# help looking for the- decca engineer ship photo



## Ian (Mar 27, 2004)

hi i need a ship called the decca engineer, i belive it was salvesen ship, can anybody help thnks don its most important to me.

im also looking for a ship called starella survey ship was a trawler from hull originally.


----------



## ruud (Dec 6, 2004)

Ahoy Don,

I don't think she was a Salvesen, she belonged to Decca Navigator Co. Ltd.
Suply vessel built in 05-1966 at Brooke Marine Ltd.Lowestoft[332]
IMO:6607460
Call/Flag Sign:GOYQ
Haven't a clue where these piccies come from.


----------



## gdynia (Nov 3, 2005)

ruud said:


> Ahoy Don,
> 
> I don't think she was a Salvesen, she belonged to Decca Navigator Co. Ltd.
> Suply vessel built in 05-1966 at Brooke Marine Ltd.Lowestoft[332]
> ...


Believe all the Decca boats were bought by a guy in Great Yarmouth and rechristened Bon Esprite, Bon Accord etc. Last saw a one in Ghana a few years ago being used for Air Diving. Theres photos of her in SN


----------



## ruud (Dec 6, 2004)

Ahoy,
The Starella[II] became St.Matthew.
*Starella* (2)
Registry:301645
Fishing#:H219
Built:Beverley
Year:1960
Engine: Diesel
GRT/NRT:606/207
Lenght:165.0
Beam:30.5 
Details:1975 became Arctic Rebel 1979 to Colne Shipping. 
became Offshore stand-by and safety vessel St. Matthew 1/5/79


----------



## Ian (Mar 27, 2004)

*starella, marrs*

hi rudd

thnks again for your kind help, can you find me a photo of the starella when she was a survey ship , she also went on a 9 month expedition to find the bismark with a dr bollard, in the 1980s i believe, i think she had a funnel or something on her aft.


----------



## lochluichart (Aug 24, 2005)

The Starella yuou are looking for was a converted stern trawler.


----------



## gdynia (Nov 3, 2005)

lochluichart said:


> The Starella yuou are looking for was a converted stern trawler.

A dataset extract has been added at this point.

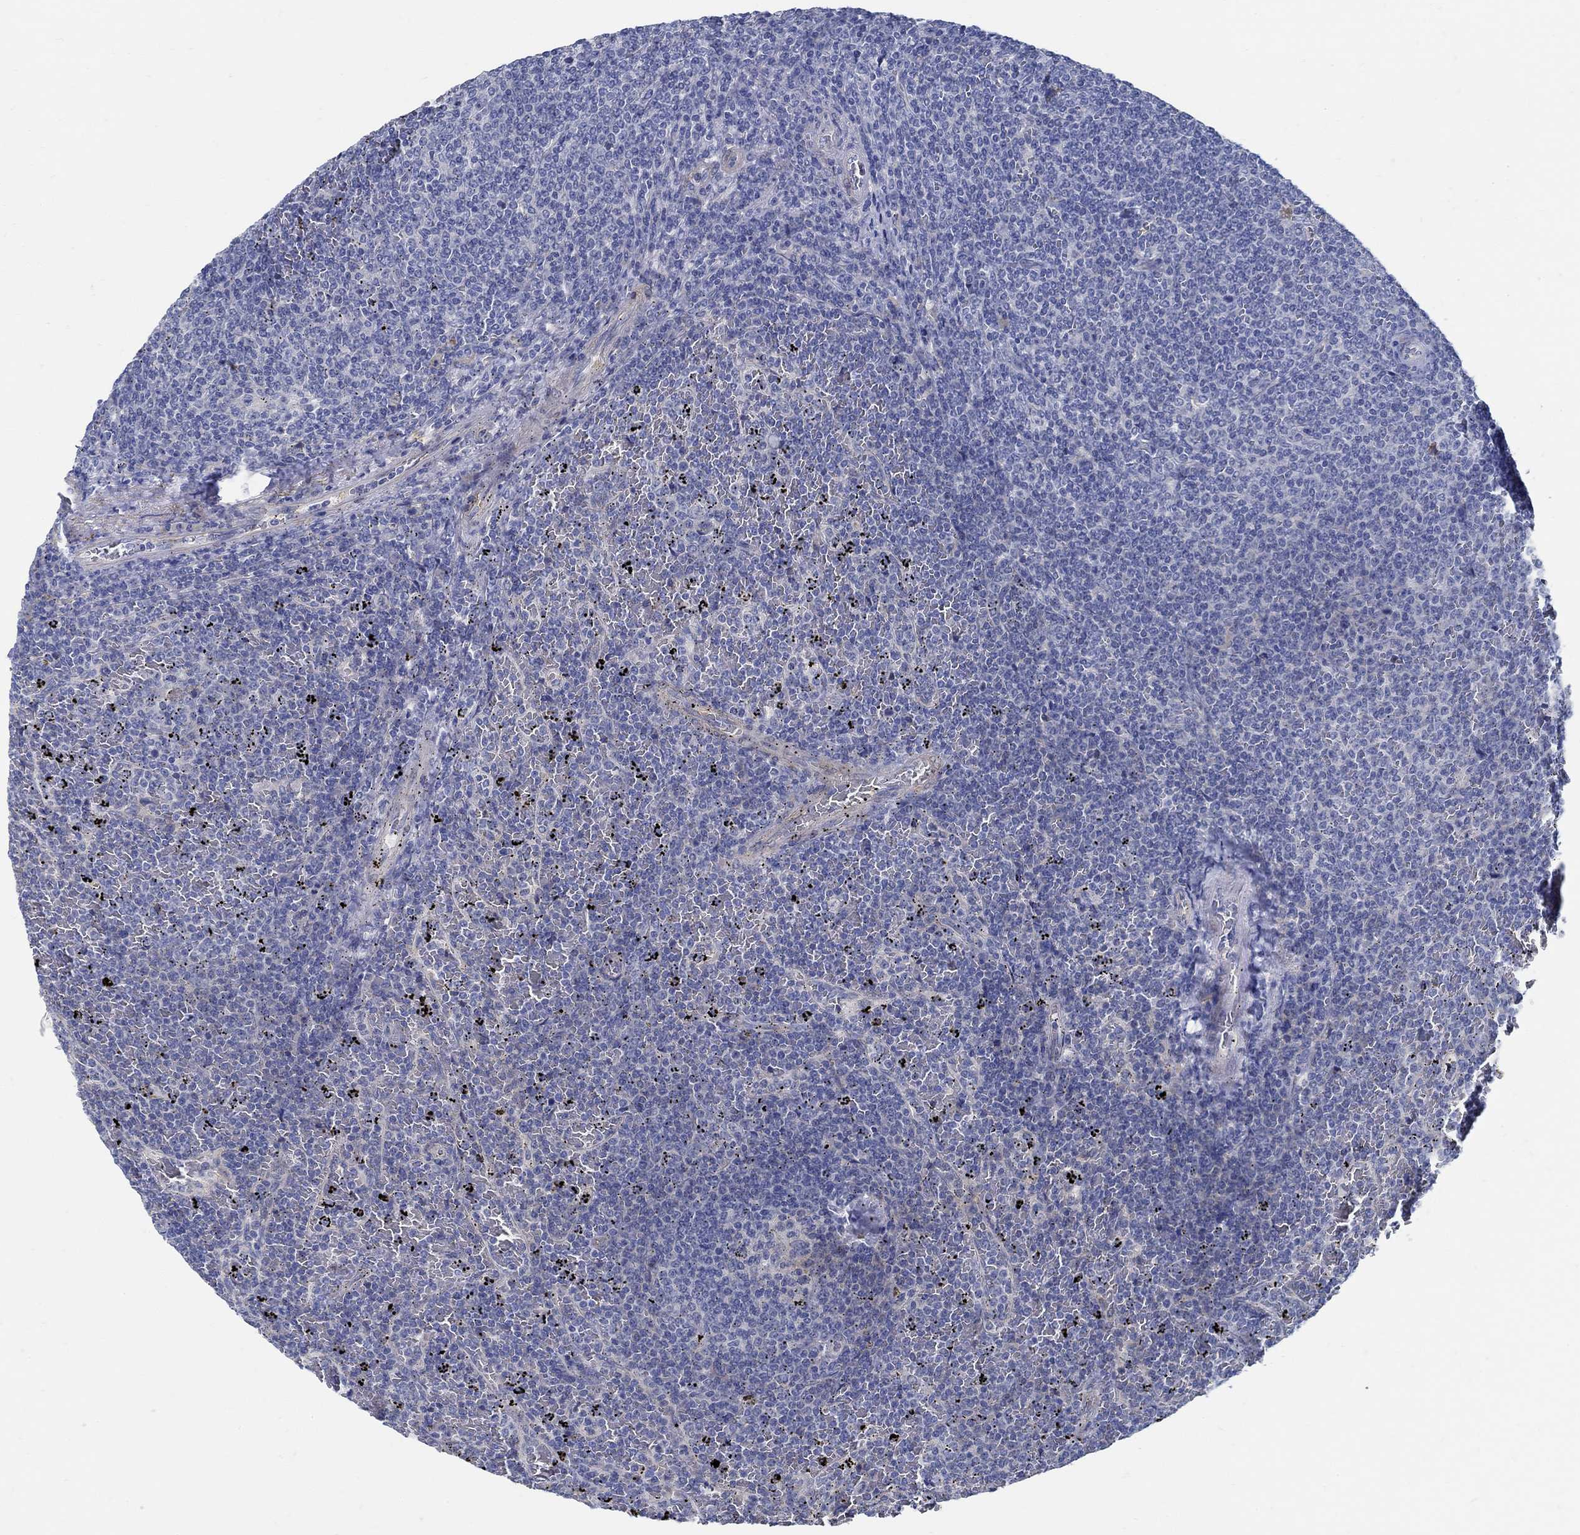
{"staining": {"intensity": "negative", "quantity": "none", "location": "none"}, "tissue": "lymphoma", "cell_type": "Tumor cells", "image_type": "cancer", "snomed": [{"axis": "morphology", "description": "Malignant lymphoma, non-Hodgkin's type, Low grade"}, {"axis": "topography", "description": "Spleen"}], "caption": "The histopathology image demonstrates no staining of tumor cells in malignant lymphoma, non-Hodgkin's type (low-grade).", "gene": "C15orf39", "patient": {"sex": "female", "age": 77}}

Was she not the one Mars had as a Weather ship in the Atlantic before the ***ulus came along


----------



## Ian (Mar 27, 2004)

*starella - HULL*

lochluichart

yes thats the one with she was with marrs, can you get a picture of the starella from anywere ive looked but just cant find one. thnks for your help


----------



## Ian (Mar 27, 2004)

*Starella*

gdynia
YES THIS IS THE ONE CAN YOU HELP WITH A PICTURE OF HER THNKS DON.


----------



## lochluichart (Aug 24, 2005)

Don,

I have been through Google looking for photo with no luck.
Plenty of references to her and to Starella(I).
Marrs sold her in 1989 but have been unable to find anything after then.
Sorry


----------



## brasal (May 2, 2008)

Don if you are still looking for the decca engineer she is now operating in cyprus with the name Brasal supporter ill get u some photos shortly as she is in dry dock at the moment


----------



## cappy (Mar 16, 2008)

Decca Engineer was managed by Salvesen Marine ( offshore ltd )Aberdeen. in 1980/1981


----------



## david.hopcroft (Jun 29, 2005)

Don...

Have a look at this....

http://www.photoship.co.uk/JAlbum Ships/Old Ships Sl/slides/Starella-01.html

This is one of three. Click the right arrow to see the others.

David
+


----------